[Records from a data collection]
----------

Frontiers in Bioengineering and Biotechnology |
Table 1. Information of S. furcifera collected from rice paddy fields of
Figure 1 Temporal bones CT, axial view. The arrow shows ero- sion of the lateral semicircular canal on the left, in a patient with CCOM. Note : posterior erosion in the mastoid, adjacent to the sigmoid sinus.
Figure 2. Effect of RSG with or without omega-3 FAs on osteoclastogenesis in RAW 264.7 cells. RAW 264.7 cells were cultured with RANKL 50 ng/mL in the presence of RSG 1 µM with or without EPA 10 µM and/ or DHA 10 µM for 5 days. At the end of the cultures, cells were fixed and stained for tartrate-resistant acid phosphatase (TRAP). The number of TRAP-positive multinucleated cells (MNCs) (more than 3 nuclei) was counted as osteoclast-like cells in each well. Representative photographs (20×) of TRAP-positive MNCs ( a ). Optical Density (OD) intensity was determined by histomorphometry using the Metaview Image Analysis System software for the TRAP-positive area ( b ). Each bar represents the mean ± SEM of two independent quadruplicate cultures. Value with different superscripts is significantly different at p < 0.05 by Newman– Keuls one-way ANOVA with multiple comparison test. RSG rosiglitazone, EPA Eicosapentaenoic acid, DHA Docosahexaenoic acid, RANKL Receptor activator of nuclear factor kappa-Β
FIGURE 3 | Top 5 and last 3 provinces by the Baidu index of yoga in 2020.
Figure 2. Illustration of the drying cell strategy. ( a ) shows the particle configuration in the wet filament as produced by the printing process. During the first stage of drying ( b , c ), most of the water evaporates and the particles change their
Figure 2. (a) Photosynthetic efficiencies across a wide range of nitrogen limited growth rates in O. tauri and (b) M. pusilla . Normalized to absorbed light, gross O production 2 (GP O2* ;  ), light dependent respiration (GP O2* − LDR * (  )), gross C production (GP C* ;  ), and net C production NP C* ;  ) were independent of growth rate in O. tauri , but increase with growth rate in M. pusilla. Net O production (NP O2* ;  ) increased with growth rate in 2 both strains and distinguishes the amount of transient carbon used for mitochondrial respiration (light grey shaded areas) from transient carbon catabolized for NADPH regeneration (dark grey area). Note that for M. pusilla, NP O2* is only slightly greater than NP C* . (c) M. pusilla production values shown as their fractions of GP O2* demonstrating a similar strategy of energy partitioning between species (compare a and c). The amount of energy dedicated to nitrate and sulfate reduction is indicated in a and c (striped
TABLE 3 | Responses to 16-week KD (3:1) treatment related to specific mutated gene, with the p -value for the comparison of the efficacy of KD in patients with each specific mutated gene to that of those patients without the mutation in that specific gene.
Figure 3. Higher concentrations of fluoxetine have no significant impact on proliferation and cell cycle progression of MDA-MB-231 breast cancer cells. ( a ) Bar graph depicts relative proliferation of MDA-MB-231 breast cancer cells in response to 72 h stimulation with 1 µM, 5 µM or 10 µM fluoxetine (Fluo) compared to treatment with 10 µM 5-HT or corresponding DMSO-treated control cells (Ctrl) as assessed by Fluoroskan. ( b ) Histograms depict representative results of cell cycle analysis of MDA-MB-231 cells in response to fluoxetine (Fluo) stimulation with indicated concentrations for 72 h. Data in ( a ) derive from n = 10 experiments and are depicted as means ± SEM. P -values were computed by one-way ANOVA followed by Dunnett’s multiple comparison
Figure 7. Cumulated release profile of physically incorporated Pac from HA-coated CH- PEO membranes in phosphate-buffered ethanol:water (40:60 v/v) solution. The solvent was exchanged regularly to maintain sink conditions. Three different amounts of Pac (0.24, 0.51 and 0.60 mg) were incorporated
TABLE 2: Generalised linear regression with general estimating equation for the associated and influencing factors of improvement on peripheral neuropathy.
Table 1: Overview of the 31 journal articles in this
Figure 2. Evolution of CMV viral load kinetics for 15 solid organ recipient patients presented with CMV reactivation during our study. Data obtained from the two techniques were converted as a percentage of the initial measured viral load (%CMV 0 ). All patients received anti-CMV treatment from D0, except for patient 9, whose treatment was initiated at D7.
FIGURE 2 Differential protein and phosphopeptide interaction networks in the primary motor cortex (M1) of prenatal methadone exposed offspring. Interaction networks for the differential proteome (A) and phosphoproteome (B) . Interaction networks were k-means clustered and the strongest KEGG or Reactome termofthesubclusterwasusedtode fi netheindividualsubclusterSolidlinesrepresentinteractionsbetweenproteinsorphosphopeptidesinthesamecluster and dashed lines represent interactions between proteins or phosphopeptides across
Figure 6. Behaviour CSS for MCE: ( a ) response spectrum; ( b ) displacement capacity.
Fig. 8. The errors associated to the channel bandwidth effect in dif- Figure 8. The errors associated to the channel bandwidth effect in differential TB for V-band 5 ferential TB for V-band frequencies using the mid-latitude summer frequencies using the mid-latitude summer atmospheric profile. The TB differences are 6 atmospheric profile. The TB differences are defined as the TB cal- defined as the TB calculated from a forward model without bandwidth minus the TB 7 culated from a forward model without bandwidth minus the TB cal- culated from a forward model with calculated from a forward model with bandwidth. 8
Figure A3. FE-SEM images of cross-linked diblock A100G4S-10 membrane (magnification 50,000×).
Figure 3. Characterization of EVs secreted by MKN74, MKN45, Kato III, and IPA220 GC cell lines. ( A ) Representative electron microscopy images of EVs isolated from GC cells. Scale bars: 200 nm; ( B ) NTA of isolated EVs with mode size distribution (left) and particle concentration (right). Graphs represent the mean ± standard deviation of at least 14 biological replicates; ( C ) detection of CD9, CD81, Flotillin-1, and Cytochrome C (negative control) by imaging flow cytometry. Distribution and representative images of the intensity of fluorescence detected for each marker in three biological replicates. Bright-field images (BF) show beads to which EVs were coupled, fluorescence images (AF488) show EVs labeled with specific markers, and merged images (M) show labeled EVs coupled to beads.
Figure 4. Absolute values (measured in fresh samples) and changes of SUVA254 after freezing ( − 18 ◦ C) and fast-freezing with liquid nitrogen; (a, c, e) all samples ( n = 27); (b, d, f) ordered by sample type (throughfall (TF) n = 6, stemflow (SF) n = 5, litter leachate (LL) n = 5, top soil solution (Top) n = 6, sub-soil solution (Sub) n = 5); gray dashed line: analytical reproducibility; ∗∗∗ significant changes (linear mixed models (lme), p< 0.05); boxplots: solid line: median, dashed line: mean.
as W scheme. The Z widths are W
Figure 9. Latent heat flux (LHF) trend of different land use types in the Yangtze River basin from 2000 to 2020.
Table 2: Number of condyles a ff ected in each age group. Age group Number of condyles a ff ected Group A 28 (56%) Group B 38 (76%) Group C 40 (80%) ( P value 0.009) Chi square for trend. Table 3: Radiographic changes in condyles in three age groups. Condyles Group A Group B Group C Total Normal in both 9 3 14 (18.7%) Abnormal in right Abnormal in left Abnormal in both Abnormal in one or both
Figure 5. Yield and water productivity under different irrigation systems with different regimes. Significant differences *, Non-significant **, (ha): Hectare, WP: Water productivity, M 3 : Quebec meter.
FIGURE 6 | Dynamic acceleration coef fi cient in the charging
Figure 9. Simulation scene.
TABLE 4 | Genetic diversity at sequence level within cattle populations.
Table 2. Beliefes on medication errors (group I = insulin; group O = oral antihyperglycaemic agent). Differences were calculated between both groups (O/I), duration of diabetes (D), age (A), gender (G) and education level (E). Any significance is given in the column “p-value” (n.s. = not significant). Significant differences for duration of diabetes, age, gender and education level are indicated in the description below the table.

----------

▶ **Task item**
Lines from the first one above through the line containing "Figure 1 Temporal" are to be retyped exactly, both included, and nothing more.

▶ **Result of the task**
Frontiers in Bioengineering and Biotechnology |
Table 1. Information of S. furcifera collected from rice paddy fields of
Figure 1 Temporal bones CT, axial view. The arrow shows ero- sion of the lateral semicircular canal on the left, in a patient with CCOM. Note : posterior erosion in the mastoid, adjacent to the sigmoid sinus.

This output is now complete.